Сейчас мы уже прожили более полугода с того времени, и становится ясно, что дополнительного финансирования ждать придется довольно долго. Вернее, математики могут сказать, что оно есть, но отрицательное: происходит регулярное сжатие расходов на науку: сначала на 10%, потом еще на 10% и т.д. Эти уменьшения бюджета равномерно спускаются вниз по институтам (опять уравнительный принцип!), а уж директора выбирают, какие статьи расходов сократить, как правило, «подрезая» все, кроме зарплаты (а это уже точно дискриминация активных ученых, ведь бездельникам ничего, кроме зарплаты, и не нужно!).
Зададимся вопросом: а разумная ли это политика? Если 10% организаций отвечают за 80% результатов, то зачем их-то подрезать?
Сейчас в Минобрнауке собраны количественные данные, которые позволяют провести мониторинг научной результативности организаций по многим параметрам, сформированы референтные группы, так что можно надеяться, что межведомственная комиссия скоро обнародует результаты первого рейтинга научных организаций. И в принципе ничто не будет мешать ставить степень сокращения бюджета организации в зависимость от места в рейтинге.
Но не все так просто.
Действительно, место института в рейтинге – это «средняя температура по больнице»; в хороших институтах есть слабые лаборатории, а в плохих институтах — сильные.
Если этого не учитывать, то получится, как всегда, «лес рубят — щепки летят». Совет по науке при Минобрнауке всегда настаивал на проведении оценки по лабораториям и по отдельным ученым как более адекватной, отсюда идея конкурсов ведущих лабораторий и ведущих ученых.
Обычное возражение: эта процедура слишком сложна в реализации. Но на самом деле это не так сложно.
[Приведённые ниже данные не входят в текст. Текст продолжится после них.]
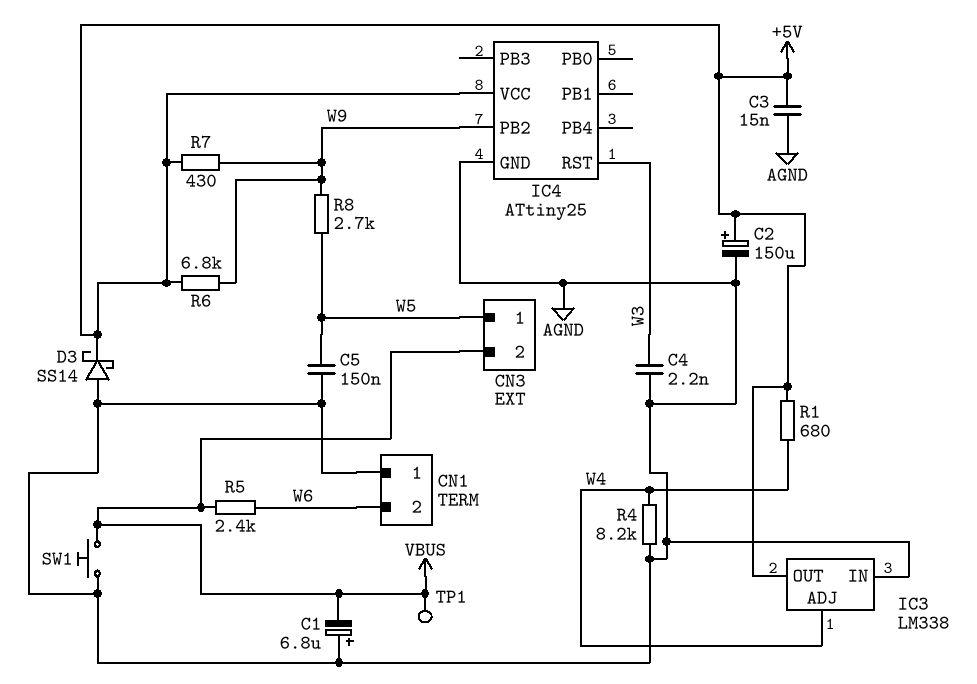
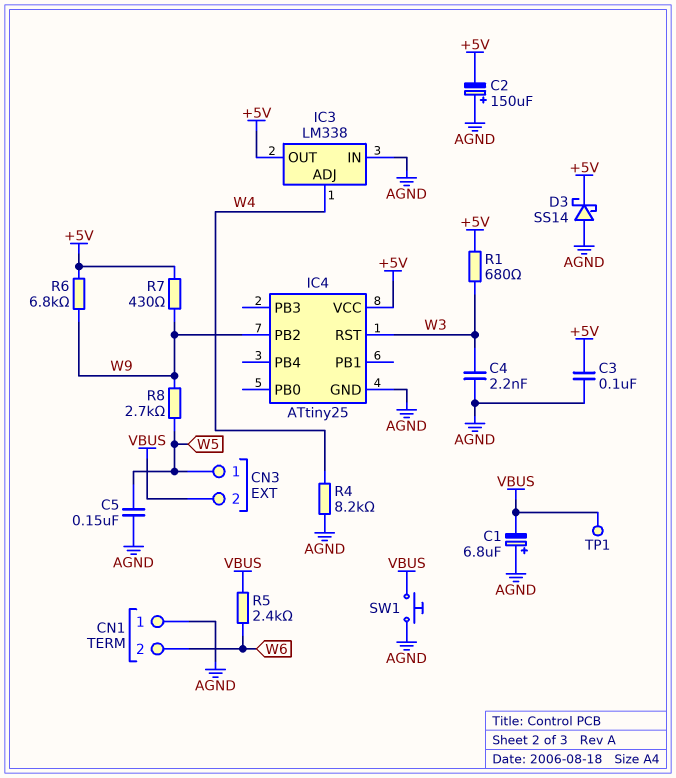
C2: 150uF (plus +5V, minus AGND) -> 150uF (plus AGND, minus +5V)
C3: 15nF (+5V, AGND) -> 100nF (+5V, AGND)
R1: 680 (+5V, W4) -> 680 (+5V, W3)

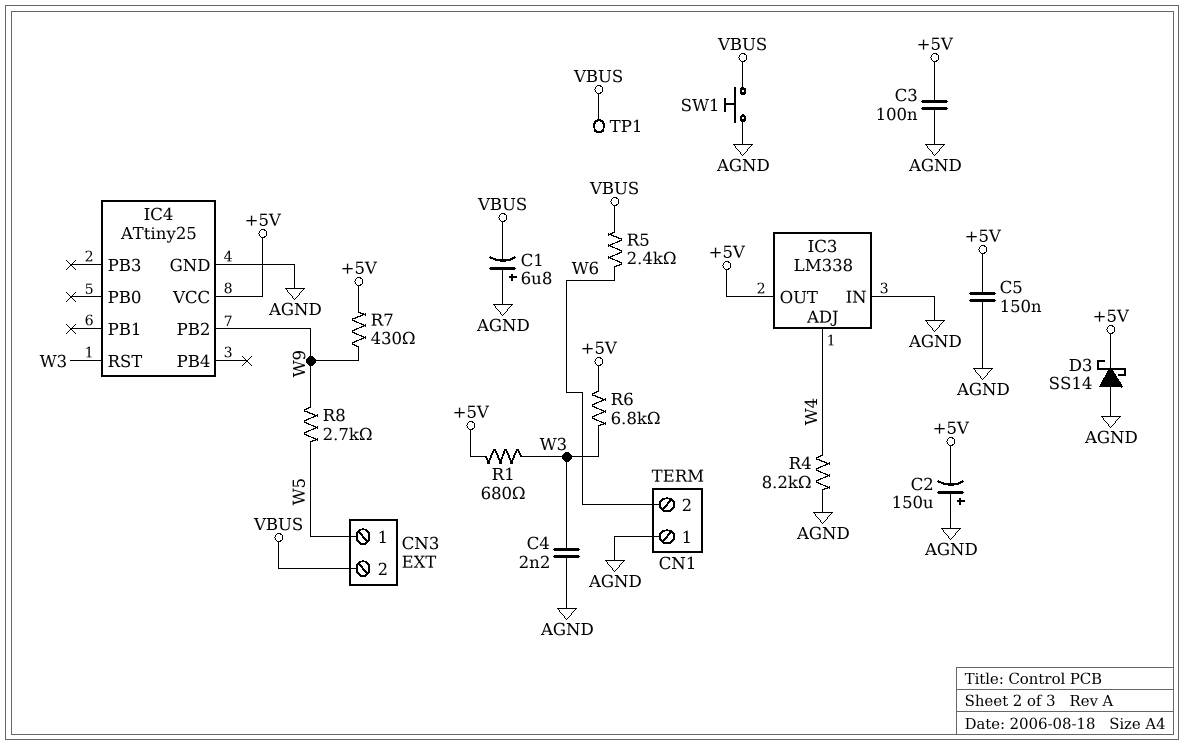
C5: 150nF (AGND, W5) -> 150nF (+5V, AGND)
R6: 6.8k (+5V, W9) -> 6.8k (+5V, W3)

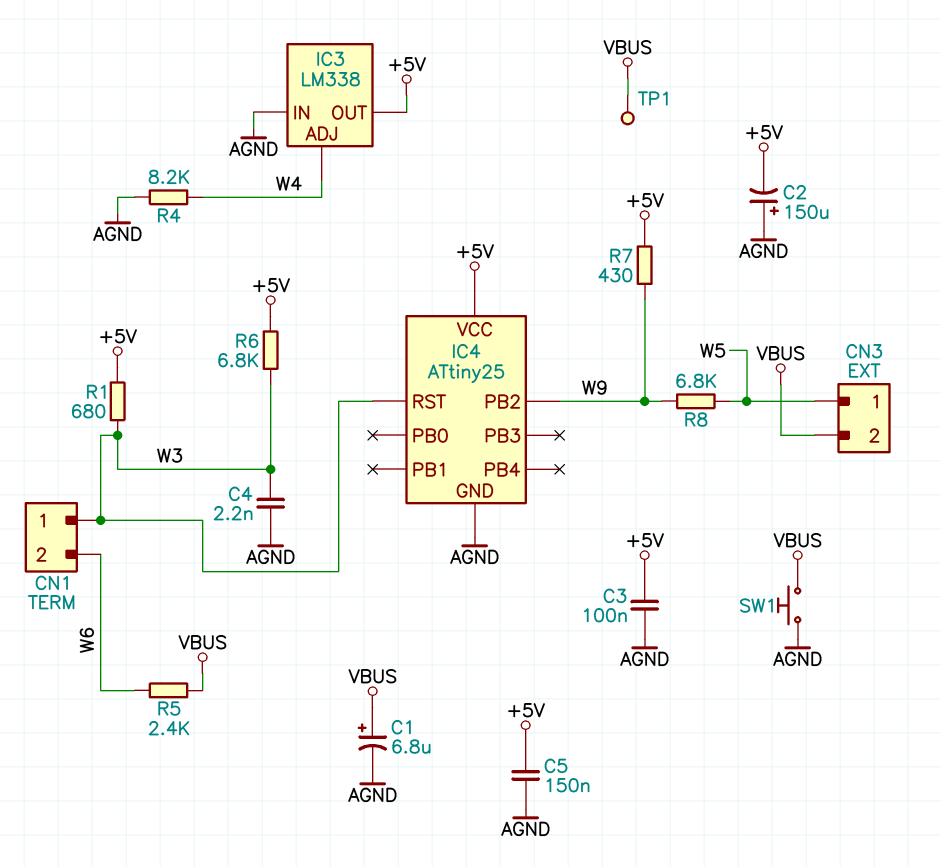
C1: 6.8uF (plus AGND, minus VBUS) -> 6.8uF (plus VBUS, minus AGND)
CN1 pin 1: AGND -> W3
D3: schottky SS14 (A AGND, K +5V) -> none
R8: 2.7k (W5, W9) -> 6.8k (W5, W9)

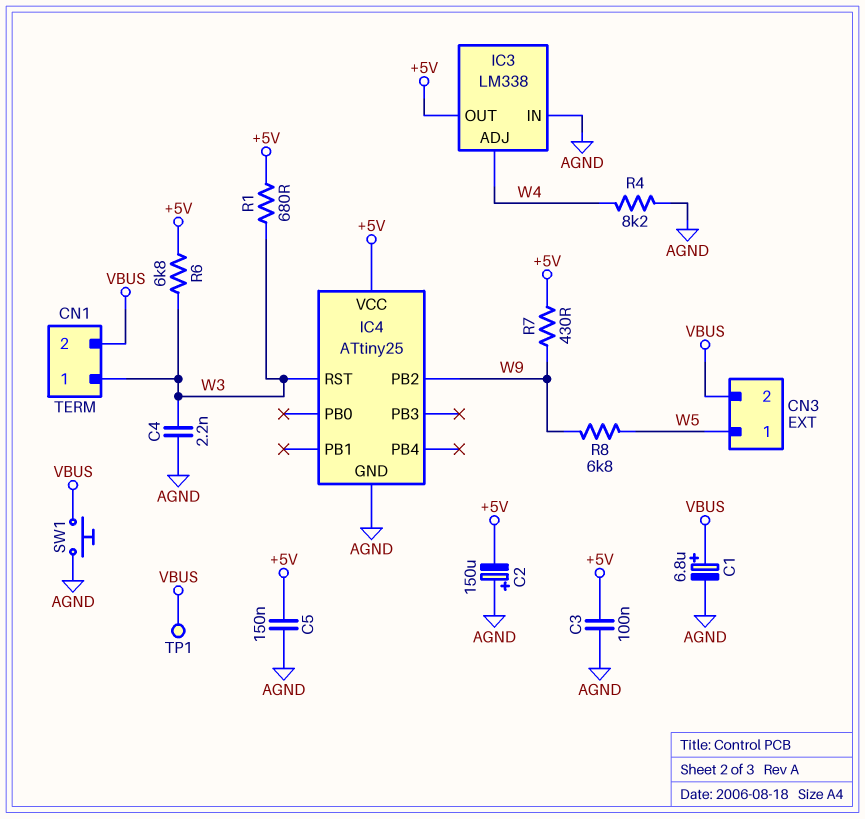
CN1 pin 2: W6 -> VBUS
R5: 2.4k (VBUS, W6) -> none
Действительно, десять лет назад в РАН была предпринята частично успешная попытка ухода от уравнительного принципа через ПРНД. В МГУ недавно была введена система персональных рейтингов, основанная на количественном учете достижений каждого сотрудника, занесенных им самим в систему «Наука — МГУ» (ИСТИНА), с последующей верификацией этих данных. Это позволило принимать ряд управленческих решений не на основе уравниловки, а с учетом персонального рейтинга сотрудников. В МГУ сосредоточена значительная часть всей высокорейтинговой науки в Российской Федерации, поэтому я не вижу принципиальных сложностей для масштабирования нашего опыта на все научные учреждения России.
Собственно говоря, в 2012 году мы и предлагали сделать «карту российской науки» на основе принципов, заложенных в ИСТИНА, но тогда по итогам тендера мы пришли вторыми, а первенство было отдано компании PricewaterhouseCoopers, которая успешно провалила этот проект.
Если будут введены персональные рейтинги всех научных сотрудников, работающих в Российской Федерации, то это может стать мощным инструментом принятия адекватных управленческих решений в условиях сокращающегося финансирования российской науки. Рейтинги отдельных научных лабораторий могут быть подсчитаны на основе рейтингов научных сотрудников, что откроет путь к оценке результативности лабораторий. Собранные данные покажут реальную картину распределения кадрового потенциала в Российской Федерации, помогут в формировании сети центров превосходства и в работе советов по приоритетным направлениям научно-технологического развития России, создание которых предусмотрено в поручениях президента Российской Федерации по итогам январского заседания совета, да и в определении самих этих приоритетов.
Тщательный анализ количественных показателей в комбинации с независимой экспертной оценкой позволят наконец отойти от уравнительного принципа регулирования научной сферы и установить разумную систему преимущественно конкурсного финансирования. Только так, а не останавливаясь на уровне оценки организаций в целом, можно изменить соотношение раздачи и отдачи в российской науке и кардинально улучшить баланс 10% — 80%, о котором говорилось на недавнем заседании Совета по науке и образованию при президенте Российской Федерации.